On 2008-March-15 , at 00:14 , Adam R. Maxwell wrote:
On Friday, March 14, 2008, at 03:00PM, "jiho" jo.irisson@gmail.com wrote:
- Bibdesk was running but the bib file not opened. the command opened
it (I have one set as default)
It should also parse the .tex file and figure out what .bib file to open, as well. No guarantee of reliability though :).
OK. since I am using multiple files I was not sure it would find it. Anyway I only have one master bib file for now.
but probably did not wait long enough and returned with the message "this command should be used with bibdesk 1.3.0" etc
That's odd. It tries repeatedly for 10 seconds to establish a connection to BibDesk, which should be plenty of time. That message is only displayed if the connection fails but some version of BibDesk is running, so the assumption is that it's an old version.
well it seems 10 sec was not long enough for me, the machine was quite crowed with other processes at this time ;) Offtopic: overall, Bibdesk takes quite some time to load since the switch to the new file linking system. I really like it but it seems more resources intensive. FYI my bib file contains just over 500 refs, weights 1.2Mb (hell that's a lot for text!) and I am using Bibdesk on a macbook with 1Gb of RAM. I guess the only remedy would be to drop bibtex as a storage format but maybe there's something wrong on my end.
- the second time, I closed the bib file again but since bibdesk was
active it took less time to reopen it. however nothing happened after that in textmate (no completion propositions, no error/warning message)
If you can reproduce that, please follow up with me off-list so I can fix the problems if possible. I only use it occasionally these days, so it doesn't get much testing on my part.

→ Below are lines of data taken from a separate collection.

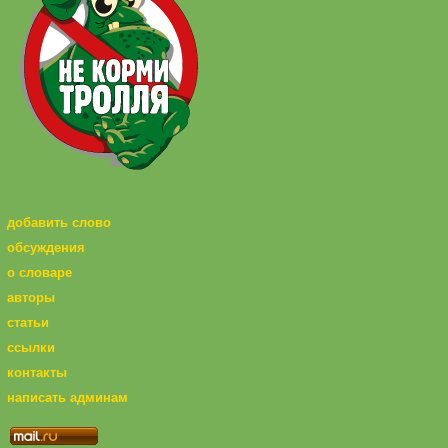
добавить слово
обсуждения
о словаре
авторы
статьи
ссылки
контакты
написать админам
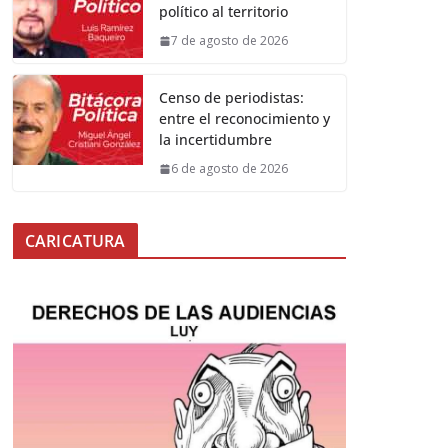
político al territorio
7 de agosto de 2026
Censo de periodistas:
entre el reconocimiento y
la incertidumbre
6 de agosto de 2026
CARICATURA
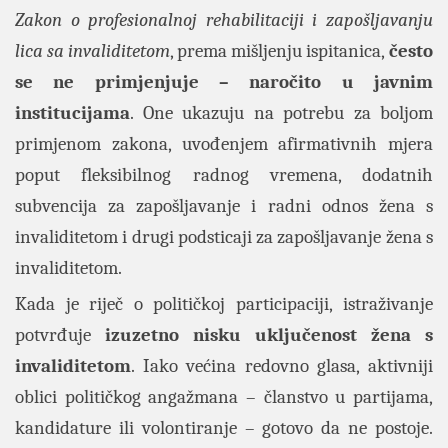
Zakon o profesionalnoj rehabilitaciji i zapošljavanju
lica sa invaliditetom
, prema mišljenju ispitanica,
često
se ne primjenjuje – naročito u javnim
institucijama
. One ukazuju na potrebu za boljom
primjenom zakona, uvođenjem afirmativnih mjera
poput fleksibilnog radnog vremena, dodatnih
subvencija za zapošljavanje i radni odnos žena s
invaliditetom i drugi podsticaji za zapošljavanje žena s
invaliditetom.
Kada je riječ o političkoj participaciji, istraživanje
potvrđuje
izuzetno nisku uključenost žena s
invaliditetom
. Iako većina redovno glasa, aktivniji
oblici političkog angažmana – članstvo u partijama,
kandidature ili volontiranje – gotovo da ne postoje.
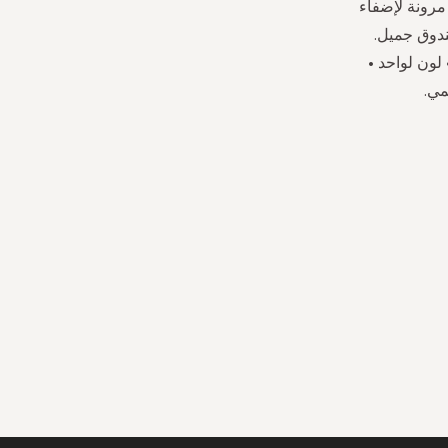
مرونة لإضفاء
ندوق جميل.
كبة • ياقة على شكل V • بلا أكمام • لون لواحد •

I'll use this from now on (and still try to figure what makes the ruby parser choke on my file, it may be the symptom of a deeper issue).
Even valid BibTeX is really hard to parse correctly, unfortunately.
Charilaos Skiadas is investigating this. I corrected as much as I could in the bib file (no more warnings in bibdesk). The minimal bibtex exported from bibdesk work so it is definitely something related to the other, more custom, fields. I'm guessing some strange character in an abstract copied form a PDF but can't find it. Since there are probably a large proportion of TM+LaTeX users that also use BibDesk it would be nice to know what fails.